# PROMPT 1:
Update the rows from the start down through the line containing "Čistenie vnútorných autoskiel" by replacing "utierky" with "handričky", and leave everything else unchanged.

# EXTRACTED TEXT:
____________________

Should we try starting the update by the networker role ?
Hi, so further investigation showed that updating the networker first led to the same situation, so we don't need the rabbitmq disconnection. Just plain update of the networker leads to the same error. The only way out of this is to reboot the networker. So, first a question that would require more analysis here: - why this doesn't show up when we don't use networker role: when using simple HA deployment with l3 agent in ctlr-0,1,2 we don't have the cut, how can this be ? Then we need a way out of this, currently the most likely way out is a knowledge based article as the necessary procedure won't be able to fit in the update workflow. A currently working procedure seems to be (need more tests): - after update prepare: - evacuate the routers present on networker-X for X=0; - update networker-X : run openstack overcloud update run --limit networker-X --playbook all - reboot networker-X - move to next networker X+1 Or, as described in c#55: - mount --rbind /run/netns /run/netns - mount --make-shared /run/netns This need to be confirmed and tested. Eventually the root cause seems to be the old version of iproute and pyroute in rhel-7.6, jumping all the way to rhel-7.9. So early testing seems to show that a good workaround is:
tripleo-ansible-inventory --plan "qe-Cloud-0" --ansible_ssh_user heat-admin --static-yaml-inventory inventory.yaml
cat workaround.yaml
---
- hosts: Networker
gather_facts: false
become: true
tasks:
- name: Workaround for flawed iproute and pyroute
shell: |
mount --rbind /run/netns /run/netns
mount --make-shared /run/netns
ansible-playbook -i inventory.yaml workaround.yaml
I need more extensive testing but this seems to show good results.
|

____________________

Collected data:

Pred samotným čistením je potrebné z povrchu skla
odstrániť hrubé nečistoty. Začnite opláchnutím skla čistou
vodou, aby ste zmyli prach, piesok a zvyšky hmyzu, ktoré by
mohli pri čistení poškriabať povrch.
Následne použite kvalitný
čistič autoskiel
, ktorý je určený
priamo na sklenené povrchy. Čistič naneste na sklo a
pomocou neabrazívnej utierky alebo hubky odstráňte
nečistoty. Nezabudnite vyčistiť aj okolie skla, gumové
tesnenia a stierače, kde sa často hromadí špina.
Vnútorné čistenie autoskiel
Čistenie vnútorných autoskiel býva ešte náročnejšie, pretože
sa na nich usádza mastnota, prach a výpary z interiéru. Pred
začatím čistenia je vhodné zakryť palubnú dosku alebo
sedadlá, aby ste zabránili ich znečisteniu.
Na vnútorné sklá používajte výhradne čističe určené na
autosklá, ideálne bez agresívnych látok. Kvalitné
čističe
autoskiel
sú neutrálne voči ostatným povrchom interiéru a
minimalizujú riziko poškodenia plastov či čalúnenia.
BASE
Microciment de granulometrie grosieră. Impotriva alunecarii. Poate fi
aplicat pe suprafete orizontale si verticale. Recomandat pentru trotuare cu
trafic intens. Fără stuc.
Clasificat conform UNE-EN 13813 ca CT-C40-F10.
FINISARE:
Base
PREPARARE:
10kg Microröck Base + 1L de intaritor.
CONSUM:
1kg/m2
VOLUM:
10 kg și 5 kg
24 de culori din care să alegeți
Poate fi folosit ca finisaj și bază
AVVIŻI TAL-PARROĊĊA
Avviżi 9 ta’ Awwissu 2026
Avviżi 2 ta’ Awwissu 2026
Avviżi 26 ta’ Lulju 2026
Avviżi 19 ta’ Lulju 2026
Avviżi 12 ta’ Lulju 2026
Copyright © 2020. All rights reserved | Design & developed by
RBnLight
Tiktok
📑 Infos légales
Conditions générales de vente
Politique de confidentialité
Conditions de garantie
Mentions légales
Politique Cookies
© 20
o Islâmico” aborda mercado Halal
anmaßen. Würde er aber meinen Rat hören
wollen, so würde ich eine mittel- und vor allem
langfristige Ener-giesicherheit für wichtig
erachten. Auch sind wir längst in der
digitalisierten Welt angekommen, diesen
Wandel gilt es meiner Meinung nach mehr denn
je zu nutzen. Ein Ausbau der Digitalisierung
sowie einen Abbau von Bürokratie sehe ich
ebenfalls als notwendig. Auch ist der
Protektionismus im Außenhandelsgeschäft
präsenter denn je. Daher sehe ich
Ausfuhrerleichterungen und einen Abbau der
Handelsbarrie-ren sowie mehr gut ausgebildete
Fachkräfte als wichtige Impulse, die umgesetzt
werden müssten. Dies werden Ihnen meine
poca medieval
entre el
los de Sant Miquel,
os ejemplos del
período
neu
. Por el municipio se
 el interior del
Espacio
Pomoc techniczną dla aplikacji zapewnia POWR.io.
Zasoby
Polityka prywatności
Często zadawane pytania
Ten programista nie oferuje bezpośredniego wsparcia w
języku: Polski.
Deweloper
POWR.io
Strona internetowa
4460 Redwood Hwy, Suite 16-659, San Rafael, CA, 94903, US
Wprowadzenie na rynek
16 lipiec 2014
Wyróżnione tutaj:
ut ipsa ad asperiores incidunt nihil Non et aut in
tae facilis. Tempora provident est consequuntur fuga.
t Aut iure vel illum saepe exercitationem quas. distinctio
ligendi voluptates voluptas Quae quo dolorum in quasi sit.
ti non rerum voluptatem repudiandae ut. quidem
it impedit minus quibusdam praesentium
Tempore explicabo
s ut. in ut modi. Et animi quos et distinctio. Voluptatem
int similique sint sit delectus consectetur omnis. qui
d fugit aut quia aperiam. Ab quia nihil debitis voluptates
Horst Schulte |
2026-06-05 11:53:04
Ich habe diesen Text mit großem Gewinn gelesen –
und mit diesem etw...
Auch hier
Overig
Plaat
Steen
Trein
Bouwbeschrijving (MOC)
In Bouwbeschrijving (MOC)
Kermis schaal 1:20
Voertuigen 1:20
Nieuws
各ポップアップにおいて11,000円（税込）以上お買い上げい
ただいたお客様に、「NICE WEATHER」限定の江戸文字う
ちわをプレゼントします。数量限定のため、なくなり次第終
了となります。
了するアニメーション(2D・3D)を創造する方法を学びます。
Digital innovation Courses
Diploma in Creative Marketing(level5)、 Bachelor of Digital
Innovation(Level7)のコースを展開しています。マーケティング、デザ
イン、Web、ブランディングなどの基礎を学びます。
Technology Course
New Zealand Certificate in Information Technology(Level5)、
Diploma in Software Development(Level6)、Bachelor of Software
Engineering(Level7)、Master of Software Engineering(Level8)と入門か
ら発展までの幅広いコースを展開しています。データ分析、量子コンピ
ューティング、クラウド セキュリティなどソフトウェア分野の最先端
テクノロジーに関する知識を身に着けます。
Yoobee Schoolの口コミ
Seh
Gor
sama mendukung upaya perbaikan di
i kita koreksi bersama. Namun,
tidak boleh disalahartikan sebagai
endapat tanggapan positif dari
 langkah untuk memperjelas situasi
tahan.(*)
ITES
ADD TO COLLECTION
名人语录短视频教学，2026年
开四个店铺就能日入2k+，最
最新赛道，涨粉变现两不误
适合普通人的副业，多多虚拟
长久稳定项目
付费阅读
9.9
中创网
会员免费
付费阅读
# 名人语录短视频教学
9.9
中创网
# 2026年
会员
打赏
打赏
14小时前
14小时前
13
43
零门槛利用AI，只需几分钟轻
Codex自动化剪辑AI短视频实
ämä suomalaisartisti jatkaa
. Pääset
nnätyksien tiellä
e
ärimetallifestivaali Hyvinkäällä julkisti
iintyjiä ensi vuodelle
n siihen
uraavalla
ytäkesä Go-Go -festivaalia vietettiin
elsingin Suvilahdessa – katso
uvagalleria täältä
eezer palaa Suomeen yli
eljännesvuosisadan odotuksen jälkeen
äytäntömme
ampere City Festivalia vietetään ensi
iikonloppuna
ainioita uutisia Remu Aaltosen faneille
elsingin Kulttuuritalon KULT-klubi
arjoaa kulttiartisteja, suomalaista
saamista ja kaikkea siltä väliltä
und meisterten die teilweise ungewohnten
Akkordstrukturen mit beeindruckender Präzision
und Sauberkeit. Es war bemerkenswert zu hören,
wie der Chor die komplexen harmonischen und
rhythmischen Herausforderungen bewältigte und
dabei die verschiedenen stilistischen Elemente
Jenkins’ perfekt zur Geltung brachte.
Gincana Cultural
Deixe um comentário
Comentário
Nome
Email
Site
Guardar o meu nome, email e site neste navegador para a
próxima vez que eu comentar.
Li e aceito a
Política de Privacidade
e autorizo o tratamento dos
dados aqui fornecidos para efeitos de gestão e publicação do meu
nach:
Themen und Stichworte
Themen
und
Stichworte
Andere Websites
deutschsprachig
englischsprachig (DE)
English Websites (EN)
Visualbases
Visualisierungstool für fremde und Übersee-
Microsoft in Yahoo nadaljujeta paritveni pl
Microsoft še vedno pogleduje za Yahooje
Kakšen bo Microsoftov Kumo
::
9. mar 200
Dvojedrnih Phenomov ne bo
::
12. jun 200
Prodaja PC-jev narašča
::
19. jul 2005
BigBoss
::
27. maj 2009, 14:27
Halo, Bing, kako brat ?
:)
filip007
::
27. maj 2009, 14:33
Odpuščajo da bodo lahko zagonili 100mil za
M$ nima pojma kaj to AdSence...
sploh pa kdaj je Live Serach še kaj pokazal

____________________

# PROMPT 2:
In the forum thread about the networker update, what is given as the only way out of the error?

# RESULT 1:
Pred samotným čistením je potrebné z povrchu skla
odstrániť hrubé nečistoty. Začnite opláchnutím skla čistou
vodou, aby ste zmyli prach, piesok a zvyšky hmyzu, ktoré by
mohli pri čistení poškriabať povrch.
Následne použite kvalitný
čistič autoskiel
, ktorý je určený
priamo na sklenené povrchy. Čistič naneste na sklo a
pomocou neabrazívnej handričky alebo hubky odstráňte
nečistoty. Nezabudnite vyčistiť aj okolie skla, gumové
tesnenia a stierače, kde sa často hromadí špina.
Vnútorné čistenie autoskiel
Čistenie vnútorných autoskiel býva ešte náročnejšie, pretože

# RESULT 2:
Rebooting the networker.